BEIJING, July 28 (Xinhua) -- China is striving to make itself more inviting to foreign direct investment (FDI) and foreign talents by widening market access and bettering business environment.
The decision is made at a State Council executive meeting presided over by Premier Li Keqiang on Friday.
The negative-list-based market access regime for foreign capital, already in trial in the country's 11 free trade zones, will be rolled out nationwide as soon as possible, and more sectors will be more open for FDI. Profits of foreign-invested companies will be guaranteed free flow out of China.
To make China more appealing to foreign talents, the government will put in place a work permit system for foreigners working in China, with detailed guidelines for visa application and evaluation benchmarks for widened access to foreign talents to be developed in the second half of this year.
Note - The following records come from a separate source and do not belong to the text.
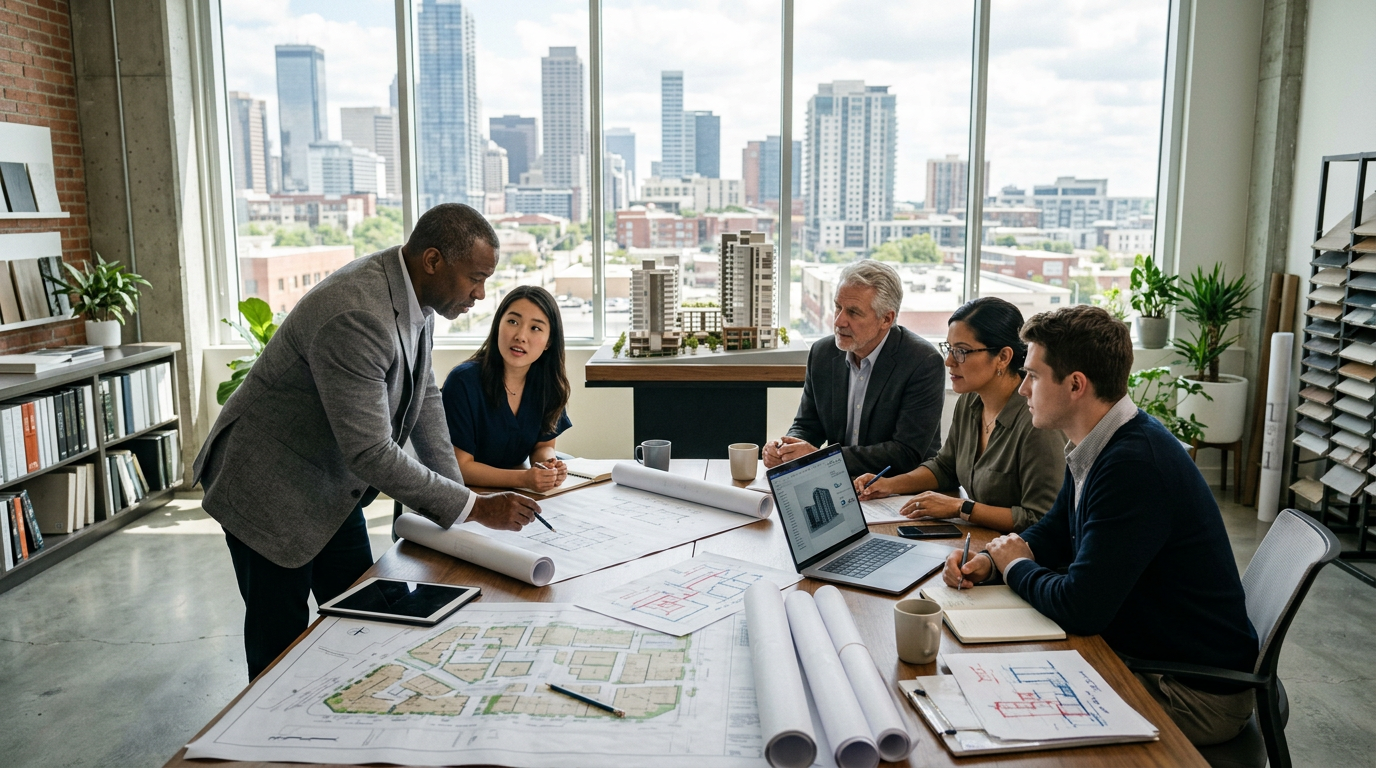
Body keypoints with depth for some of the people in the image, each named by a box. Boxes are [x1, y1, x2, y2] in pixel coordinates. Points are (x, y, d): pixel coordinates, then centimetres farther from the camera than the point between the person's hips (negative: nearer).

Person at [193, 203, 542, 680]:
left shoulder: (415, 297, -4)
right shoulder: (355, 317, -34)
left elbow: (423, 397, 6)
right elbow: (370, 452, -34)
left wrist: (455, 492, -1)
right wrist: (474, 508, -28)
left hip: (333, 488, 9)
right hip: (269, 490, -9)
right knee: (281, 642, 2)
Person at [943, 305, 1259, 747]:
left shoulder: (1134, 465, -30)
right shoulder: (1098, 448, 2)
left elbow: (1079, 608, -30)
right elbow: (1055, 532, 15)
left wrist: (1016, 566, -9)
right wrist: (989, 562, -5)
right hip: (1141, 650, 8)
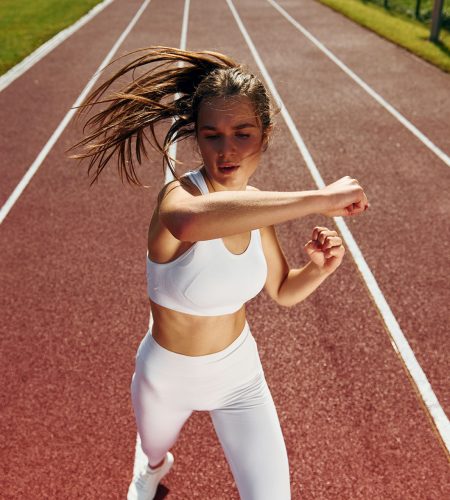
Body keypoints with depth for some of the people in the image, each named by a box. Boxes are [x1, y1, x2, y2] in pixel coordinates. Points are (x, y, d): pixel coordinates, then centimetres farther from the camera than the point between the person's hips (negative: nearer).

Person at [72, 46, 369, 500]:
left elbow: (283, 291, 3)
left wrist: (320, 268, -18)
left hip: (239, 373, 3)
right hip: (166, 377, -2)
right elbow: (190, 221, -59)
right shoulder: (180, 195, -31)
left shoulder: (257, 207, -12)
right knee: (155, 448, 30)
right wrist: (320, 198, -55)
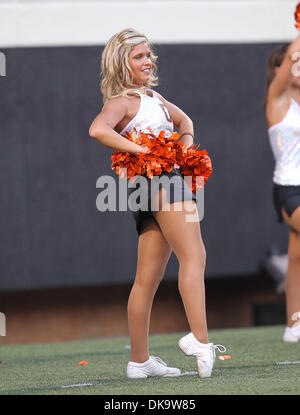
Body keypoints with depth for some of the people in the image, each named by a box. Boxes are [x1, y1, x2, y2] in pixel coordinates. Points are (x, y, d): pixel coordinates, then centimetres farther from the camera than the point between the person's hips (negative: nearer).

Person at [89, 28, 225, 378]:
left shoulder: (153, 97, 21)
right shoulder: (122, 102, -6)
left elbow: (184, 120, 38)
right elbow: (98, 129, -27)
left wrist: (186, 143, 16)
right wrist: (142, 151, -26)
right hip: (158, 182, -9)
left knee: (148, 278, 8)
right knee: (194, 257, -18)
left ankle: (139, 360, 10)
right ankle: (199, 339, -27)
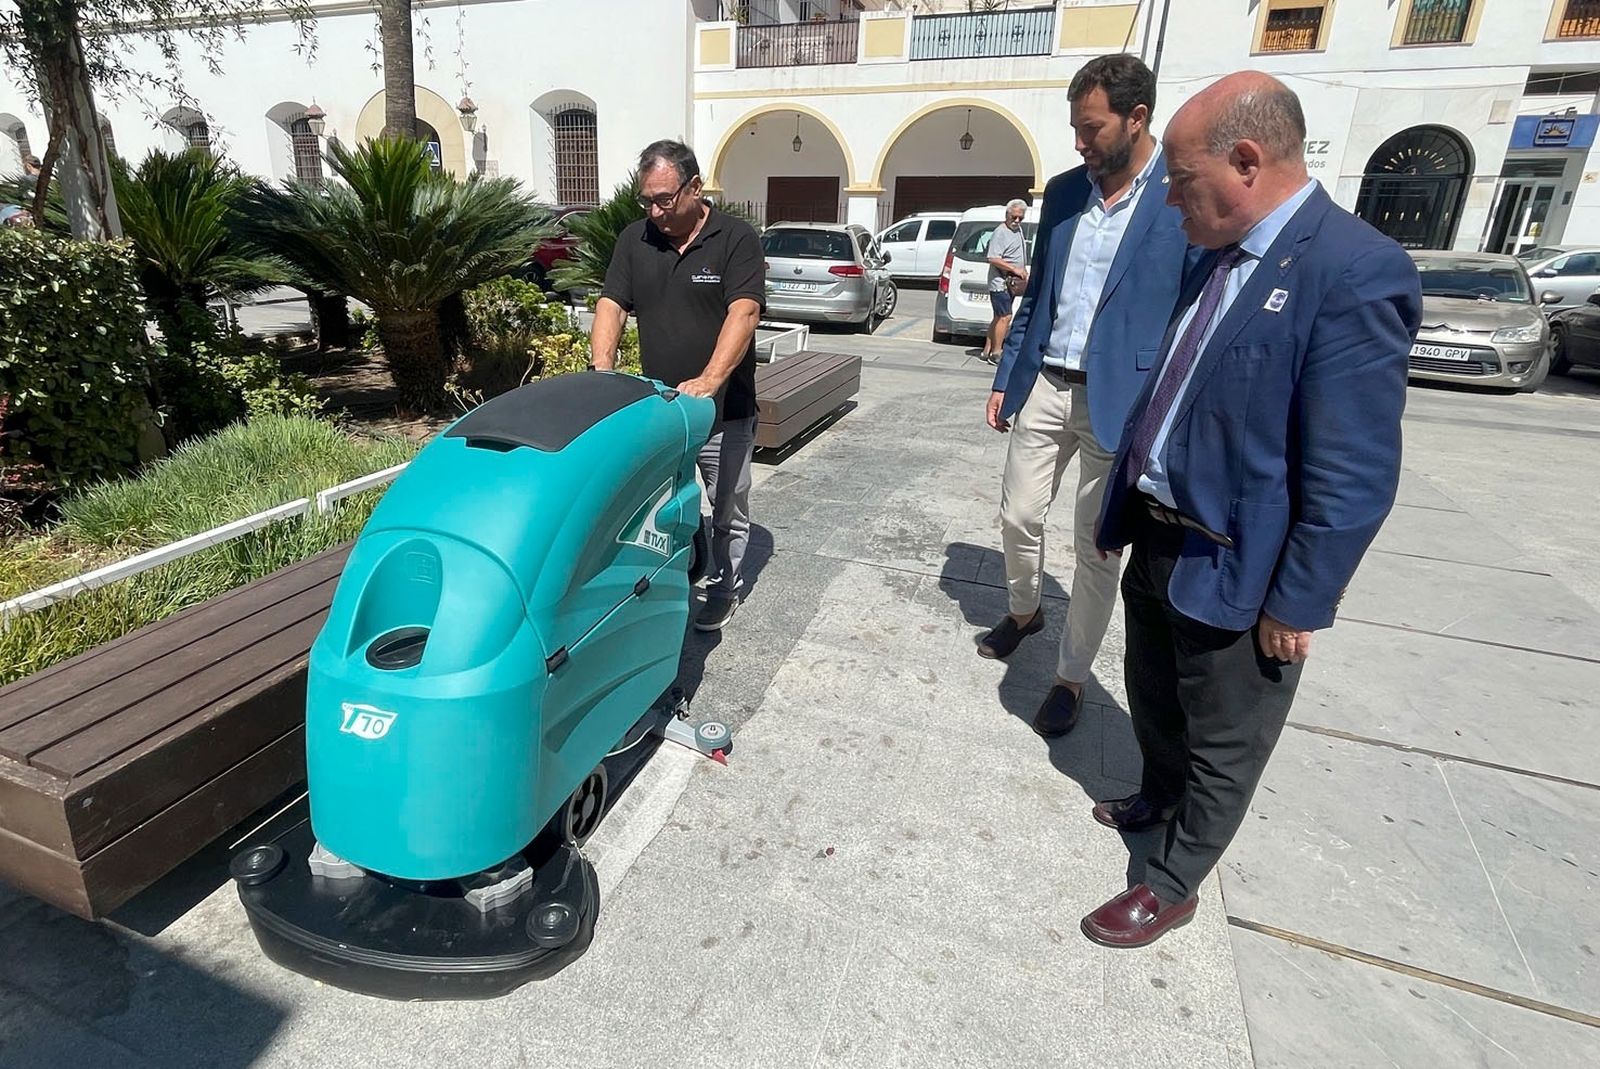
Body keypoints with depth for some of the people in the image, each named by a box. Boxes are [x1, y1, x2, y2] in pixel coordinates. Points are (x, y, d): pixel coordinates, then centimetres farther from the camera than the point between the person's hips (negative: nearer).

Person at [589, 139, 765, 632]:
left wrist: (710, 379, -36)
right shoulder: (634, 239, 5)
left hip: (724, 412, -3)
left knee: (727, 511, 11)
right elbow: (611, 305, 0)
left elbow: (744, 313, -22)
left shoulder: (736, 239, -9)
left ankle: (724, 587, 31)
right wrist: (603, 372, -19)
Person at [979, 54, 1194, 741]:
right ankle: (1024, 611, 42)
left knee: (1096, 548, 5)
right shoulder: (1063, 191, 9)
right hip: (1045, 387, 5)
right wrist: (1005, 378, 13)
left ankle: (1070, 678, 22)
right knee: (1018, 517, 12)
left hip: (1122, 401, -5)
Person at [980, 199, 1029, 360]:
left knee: (998, 318, 11)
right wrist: (1015, 269, -21)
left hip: (1012, 283, 10)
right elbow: (993, 259, -22)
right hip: (1000, 282, -9)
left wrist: (1024, 272, 16)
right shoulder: (1000, 232, -13)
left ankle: (987, 350, 17)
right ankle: (996, 353, -8)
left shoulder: (1018, 230, 16)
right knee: (1005, 317, -12)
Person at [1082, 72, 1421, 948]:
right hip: (1158, 541, 8)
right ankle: (1160, 801, 53)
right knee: (1154, 702, 27)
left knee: (1223, 744, 14)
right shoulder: (1216, 258, 5)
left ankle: (1172, 885, 34)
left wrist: (1296, 605, -16)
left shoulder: (1355, 271, -20)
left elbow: (1354, 477, -21)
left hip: (1234, 572, -8)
Five- to ten-year multiple entry visas will be issued to qualified expatriates in China, who can apply for work permits and work-related residential certificates accordingly.
"The inflow of foreign capital has been pivotal for China to maintain a relatively quick growth rate. Our industries are in general at the lower end of the global value chain. We must send a strong message of welcome to foreign investment," Li said.
Inbound FDI fell by 0.1 percent year on year to 441.54 billion yuan (65.5 billion U.S. dollars) in the first half of this year, but the number of newly launched foreign enterprises in China was up by 12.3 percent, according to the Ministry of Commerce.
In a sign of stabilizing FDI, the inflow rose by 2.3 percent in June year on year to 100.45 billion yuan.
A report released by the American Chamber of Commerce Shanghai early this month showed that about 77 percent of U.S. companies in China surveyed are making profits, with 73.5 percent of companies reporting revenue growth in 2016.
Tax deferral will be extended to foreign investors if their local profits are invested in preferential fields. It will also promote the integration between FDI and outbound investment and encourage multinationals to set up regional headquarters in China.
The flow of FDI to the country's western and northeastern regions will receive extra support.
Li highlighted the need to develop a business environment that is more in line with international practice and the rule of law.
"We must make sure the policies cutting fees and taxes are fully implemented. Government supervision should be in the form of standardized random check, which is more of an international practice and more effective," he said.
The Chinese government will increase the interconnectivity of information systems between different departments, and pilot single window and single form registry for foreign enterprises in the filing of records and business registration process.
China will also improve the legal system in relation to foreign investment. Foreign capital will be encouraged in the restructuring of domestic enterprises, and intellectual property rights of foreign enterprises will be better protected.
The government will also improve the competitiveness of the country's research and development environment, and ensure the stability and consistency of policies regarding foreign capital.
"Government departments related should develop action plans as soon as possible, and put these into quick action, making China a height in opening-up and investment continuously," Li said.